*** DATA FOR THIS TASK Section Begins ***

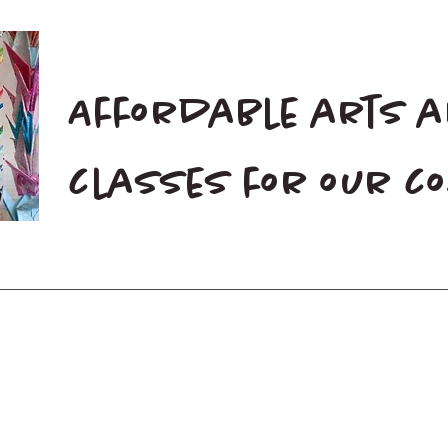
Affordable arts 
classes for our 
Home
Blog
Donate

*** DATA FOR THIS TASK Section Ends ***

TASK ITEM :: Pictures are to be omitted; set down the rest of the entries exactly as given.

SOLVED PROBLEM ::
Affordable arts 
classes for our 
Home
Blog
Donate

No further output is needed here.